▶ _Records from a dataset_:
:::

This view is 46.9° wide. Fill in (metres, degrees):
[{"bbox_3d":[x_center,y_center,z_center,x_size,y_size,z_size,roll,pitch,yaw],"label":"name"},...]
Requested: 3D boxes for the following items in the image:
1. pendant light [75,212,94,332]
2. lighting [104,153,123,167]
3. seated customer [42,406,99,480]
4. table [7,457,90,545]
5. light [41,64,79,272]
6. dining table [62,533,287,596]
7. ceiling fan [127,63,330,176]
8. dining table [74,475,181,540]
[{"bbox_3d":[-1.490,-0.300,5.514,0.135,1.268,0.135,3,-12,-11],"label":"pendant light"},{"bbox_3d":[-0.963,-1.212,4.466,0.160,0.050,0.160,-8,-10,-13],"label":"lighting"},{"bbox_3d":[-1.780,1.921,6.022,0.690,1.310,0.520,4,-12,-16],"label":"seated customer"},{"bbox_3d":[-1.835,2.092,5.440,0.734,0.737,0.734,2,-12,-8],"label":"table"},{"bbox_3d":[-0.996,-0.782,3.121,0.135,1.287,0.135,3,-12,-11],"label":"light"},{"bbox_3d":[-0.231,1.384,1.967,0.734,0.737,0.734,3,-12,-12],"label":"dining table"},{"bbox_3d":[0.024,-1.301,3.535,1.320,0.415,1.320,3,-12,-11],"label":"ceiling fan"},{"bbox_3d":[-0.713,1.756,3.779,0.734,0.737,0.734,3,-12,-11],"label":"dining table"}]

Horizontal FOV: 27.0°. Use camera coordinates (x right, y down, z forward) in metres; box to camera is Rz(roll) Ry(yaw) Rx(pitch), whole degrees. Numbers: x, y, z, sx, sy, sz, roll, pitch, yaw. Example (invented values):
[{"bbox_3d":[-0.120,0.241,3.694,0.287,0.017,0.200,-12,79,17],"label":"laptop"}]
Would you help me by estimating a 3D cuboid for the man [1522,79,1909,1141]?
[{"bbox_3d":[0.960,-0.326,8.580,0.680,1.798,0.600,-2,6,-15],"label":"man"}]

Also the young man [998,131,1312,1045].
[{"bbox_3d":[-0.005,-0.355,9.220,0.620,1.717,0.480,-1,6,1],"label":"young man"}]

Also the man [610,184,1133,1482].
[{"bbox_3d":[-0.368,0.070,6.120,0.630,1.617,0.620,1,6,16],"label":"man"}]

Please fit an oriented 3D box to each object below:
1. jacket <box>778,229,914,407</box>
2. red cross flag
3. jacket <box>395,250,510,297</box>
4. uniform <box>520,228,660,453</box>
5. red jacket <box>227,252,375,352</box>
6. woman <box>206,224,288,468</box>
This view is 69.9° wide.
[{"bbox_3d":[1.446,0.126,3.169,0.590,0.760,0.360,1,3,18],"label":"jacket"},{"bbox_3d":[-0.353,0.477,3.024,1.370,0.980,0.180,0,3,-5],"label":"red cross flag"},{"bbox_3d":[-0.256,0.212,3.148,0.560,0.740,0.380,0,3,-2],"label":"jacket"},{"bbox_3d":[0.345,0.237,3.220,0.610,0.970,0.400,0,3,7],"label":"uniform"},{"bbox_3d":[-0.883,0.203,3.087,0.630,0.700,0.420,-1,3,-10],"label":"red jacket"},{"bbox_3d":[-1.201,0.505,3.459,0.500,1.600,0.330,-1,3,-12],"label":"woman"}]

:::

▶ _About this task_: The line with "7. ceiling fan [127,63,330,176]" marks the end; reproduce exactly every line from the start of the entries up to it, that line included.

▶ _Answer to the exercise_:
This view is 46.9° wide. Fill in (metres, degrees):
[{"bbox_3d":[x_center,y_center,z_center,x_size,y_size,z_size,roll,pitch,yaw],"label":"name"},...]
Requested: 3D boxes for the following items in the image:
1. pendant light [75,212,94,332]
2. lighting [104,153,123,167]
3. seated customer [42,406,99,480]
4. table [7,457,90,545]
5. light [41,64,79,272]
6. dining table [62,533,287,596]
7. ceiling fan [127,63,330,176]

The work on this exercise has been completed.